Sustainable Workout Programs
So there you are, armed with a sparkling new gym membership. Surely that’s the hard part out of the way – forking out all that hard-earned cash took conviction, not to mention considerable effort earning it in the first place.
Now all you have to do is toddle along to the gym a few times a week armed with a towel and change of clothes.
How hard can it be?
The stats say very hard. Joining a gym might be one of the most popular New Year’s resolutions, but wasting said membership with chronic non-attendance should be in the small print.
You may have noticed that during January most gyms are heaving masses of misshapen bodies prodding dumbbells with suspicion, yet come February, most of those people seem to have disappeared off the face of the earth.
Why? Because they couldn’t sustain their New Year’s enthusiasm, be it artificially stimulated or not. And that is the problem, and the key – finding a workout that works out; a workout you enjoy and want to continue doing.
So what are the secrets to creating a sustainable workout program?
Forget the gym if you don’t like gyms
Yes, gyms are synonymous with fitness and tend to be the default choice for most as a result. But some gyms can be a little threatening, particularly if you’re embarking on your fitness journey with a few extra pounds of self-consciousness.
If that’s the case, forget the gym; there are loads of other ways to get fit. Some involve organised venue-based activities, some don’t.
Running, biking and swimming are great ways to tone and shed weight out of the public eye. If you simply find gym work boring and repetitive, try boxing, mixed martial arts, yoga, Pilates, aerobics, Zumba or, for a serious kick start, join a boot camp.
Don’t be like a bull at a gate
The moment we decide to get fit, we want to be fit in five minutes; we charge into it like crazy people and become even crazier when we rupture something in about three minutes.
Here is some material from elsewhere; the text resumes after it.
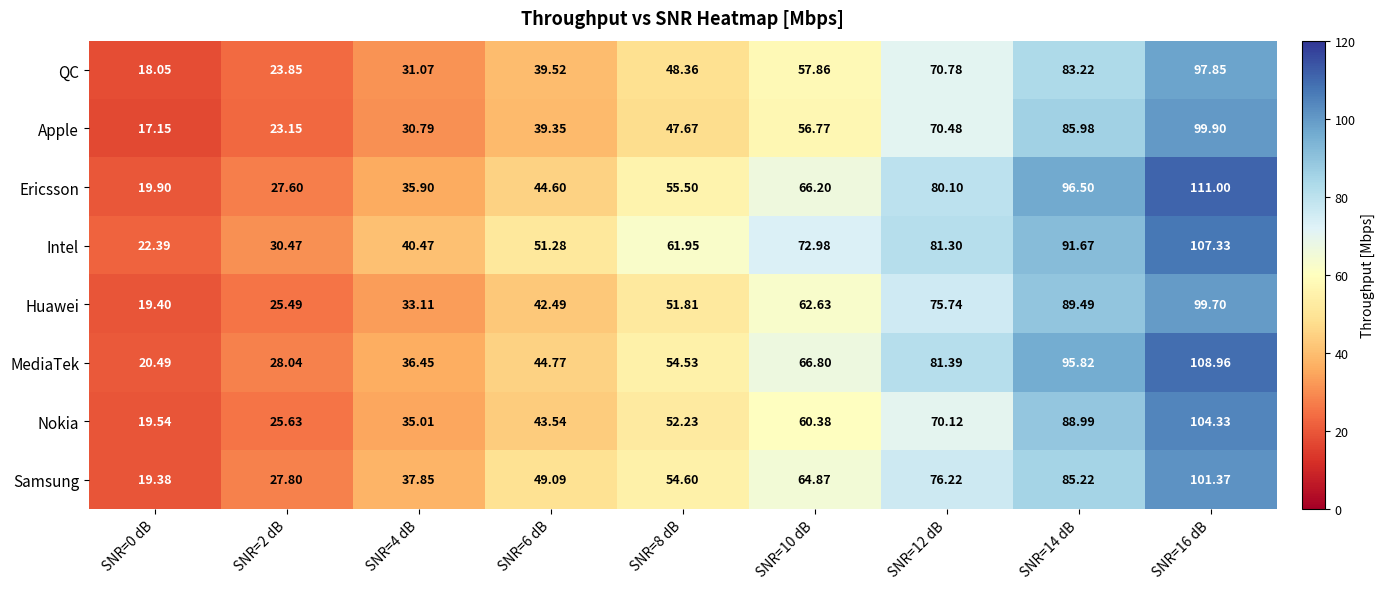

Which series changed the most between SNR=6 dB and SNR=10 dB?

MediaTek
Take it slow! Rome wasn’t built in a day and your body will take at least two months to start cooperating with your fitness plan. If you push yourself too hard to begin with, you’ll pay the price with lengthy lay-offs.
Be patient, seek advice to ensure you embark on the most sustainable fitness plan for your current physical condition and focus on your whole week of training.
Don’t rely on motivation
Yes, motivation might help you make the fitness commitment in the first place, but it’s a fad emotion at best. Your desire to train will wax and wane with your moods and daily life complications.
So forget it. Instead, rely on pre-planning every work-out as much as you can. Prepare all your gear in advance (the night before if you train in the morning), commit every workout to your phone or wall calendar and set reminders an hour before each session.
Invest in a personal trainer
And it is an investment on all kinds of levels. You want to see improvements day after day; you want to feel like you’re getting somewhere and that this fitness lark does actually work!
Well, for one, a personal trainer will ensure you have the right workout routines to precisely match your goals. They’ll keep you honest and punctual, not to mention technically correct so you don’t injure yourself.
And they’ll update your program regularly to ensure your progress never stagnates.